Having started Jollyfit as a chair aerobics it eventually changed to a keep fit class using apparatus and upbeat music. She became a Nordic walking instructor after completing an intensive two-day course through the International Nordic Walking Association. She had been doing Nordic walking through her membership of a local hotel with a gym attached. They were offering a class in Nordic walking and Liz did it for a year before becoming a bit bored with walking the same route all the time.
She discussed the possibility of being a Nordic walking instructor with her partner while on holiday in Cornwall in 2015 and woke up the next day determined to do it. She found a Nordic Walking course through INWA (International Nordic Walking Association) and, a month after qualifying, she held a taster session with 10 people which went from strength to strength.
Before Covid Liz did Nordic walking with people of all ages, including an 11 year old with Spondylitis (curvature of the spine), whose physiotherapist recommended Liz. Several other people have come to her on the recommendation of physiotherapists.

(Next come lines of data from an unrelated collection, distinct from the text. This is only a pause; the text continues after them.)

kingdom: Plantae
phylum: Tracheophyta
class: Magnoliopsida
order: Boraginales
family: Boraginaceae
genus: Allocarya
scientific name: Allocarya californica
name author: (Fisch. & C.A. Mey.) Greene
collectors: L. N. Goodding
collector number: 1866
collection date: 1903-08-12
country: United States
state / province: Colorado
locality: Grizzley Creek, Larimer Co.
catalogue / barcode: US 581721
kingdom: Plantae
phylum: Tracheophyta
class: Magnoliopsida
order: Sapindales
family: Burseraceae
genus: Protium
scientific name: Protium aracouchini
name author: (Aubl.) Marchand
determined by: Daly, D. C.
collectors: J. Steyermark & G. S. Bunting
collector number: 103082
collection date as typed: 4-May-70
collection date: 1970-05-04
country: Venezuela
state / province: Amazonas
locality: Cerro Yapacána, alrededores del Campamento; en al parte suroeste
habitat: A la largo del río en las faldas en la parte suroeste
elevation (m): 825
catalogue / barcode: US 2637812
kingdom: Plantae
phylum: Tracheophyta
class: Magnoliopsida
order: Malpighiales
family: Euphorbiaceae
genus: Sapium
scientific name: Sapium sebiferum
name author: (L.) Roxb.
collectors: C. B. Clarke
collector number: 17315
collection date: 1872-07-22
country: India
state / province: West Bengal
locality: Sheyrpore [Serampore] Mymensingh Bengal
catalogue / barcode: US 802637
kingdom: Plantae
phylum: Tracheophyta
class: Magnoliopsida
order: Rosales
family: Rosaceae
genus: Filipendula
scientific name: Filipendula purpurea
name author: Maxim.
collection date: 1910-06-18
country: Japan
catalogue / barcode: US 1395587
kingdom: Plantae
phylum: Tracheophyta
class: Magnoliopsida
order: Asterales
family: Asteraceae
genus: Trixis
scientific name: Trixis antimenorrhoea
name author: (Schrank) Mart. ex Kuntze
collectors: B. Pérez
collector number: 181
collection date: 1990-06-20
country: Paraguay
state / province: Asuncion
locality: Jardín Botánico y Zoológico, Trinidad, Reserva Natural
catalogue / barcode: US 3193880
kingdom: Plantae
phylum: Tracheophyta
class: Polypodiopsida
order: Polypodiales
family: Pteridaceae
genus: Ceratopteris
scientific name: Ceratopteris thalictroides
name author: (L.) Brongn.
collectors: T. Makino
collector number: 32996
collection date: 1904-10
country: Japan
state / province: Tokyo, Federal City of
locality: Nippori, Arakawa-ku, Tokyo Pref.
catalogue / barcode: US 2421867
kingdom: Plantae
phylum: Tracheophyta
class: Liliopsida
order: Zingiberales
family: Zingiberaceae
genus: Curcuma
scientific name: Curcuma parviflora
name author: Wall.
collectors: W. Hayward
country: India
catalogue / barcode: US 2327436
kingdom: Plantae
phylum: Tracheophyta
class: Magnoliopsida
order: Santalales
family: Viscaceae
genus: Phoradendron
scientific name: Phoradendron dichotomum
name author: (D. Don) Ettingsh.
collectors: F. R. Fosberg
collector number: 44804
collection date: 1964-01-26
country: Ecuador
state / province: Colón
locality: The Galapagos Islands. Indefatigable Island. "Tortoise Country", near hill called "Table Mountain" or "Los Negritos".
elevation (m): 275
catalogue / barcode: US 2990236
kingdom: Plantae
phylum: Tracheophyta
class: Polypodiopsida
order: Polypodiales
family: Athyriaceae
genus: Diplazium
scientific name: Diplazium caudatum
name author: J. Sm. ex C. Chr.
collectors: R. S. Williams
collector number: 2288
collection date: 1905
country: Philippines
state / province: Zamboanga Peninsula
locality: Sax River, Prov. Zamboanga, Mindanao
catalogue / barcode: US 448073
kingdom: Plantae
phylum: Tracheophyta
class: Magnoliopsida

Liz has taken a course in working with people with Parkinson’s and now works with two people who have the condition. Nordic walking helps with posture and wellbeing. Another regular is a 71 year old who had a hip operation four years ago which went wrong, causing a brain injury. He had very painful hips after the operation, which a weekly session of Nordic walking and exercise with Liz has cleared. “It’s fantastic to see someone improve so much,” she says. “He’s not even taking paracetamol now.” Liz texts him every couple of days to motivate him to do his exercises and is planning a walk to a nearby village for Sunday lunch, with a return journey by taxi.
Another regular is the husband of a woman who is bi-polar. Nordic walking gives him a respite from his caring duties, something that has been particularly necessary during Covid.
Liz says she has had to scale back over the last year, but has been able to keep up her one to ones and Jollyfit sessions on Zoom during lockdowns, though she can’t wait to get back to face to face sessions next week. Over the last year she has also completed several training courses for Nordic walking, for instance, on mental health, safeguarding adults and inspiring positive behaviour in sport.
She says both the Nordic walking and the Jollyfit sessions with people aged 52 to 87 have kept her sane as well as helping others. She has not only built good friendships through Nordic walking, but has been able to explore the local area by varying her route every time.
Before Covid she was working with her local council to deliver chair aerobic sessions at residential homes. A few weeks ago she did one chair aerobic session in the garden of a residential home due to Covid, but it wasn’t the same.
Liz doesn’t regret leaving her office job at all. “It’s my own business and the pressure and stress of working for a company has been lifted. It’s so rewarding when I see the improvement in people’s health and wellbeing on a daily or weekly basis.”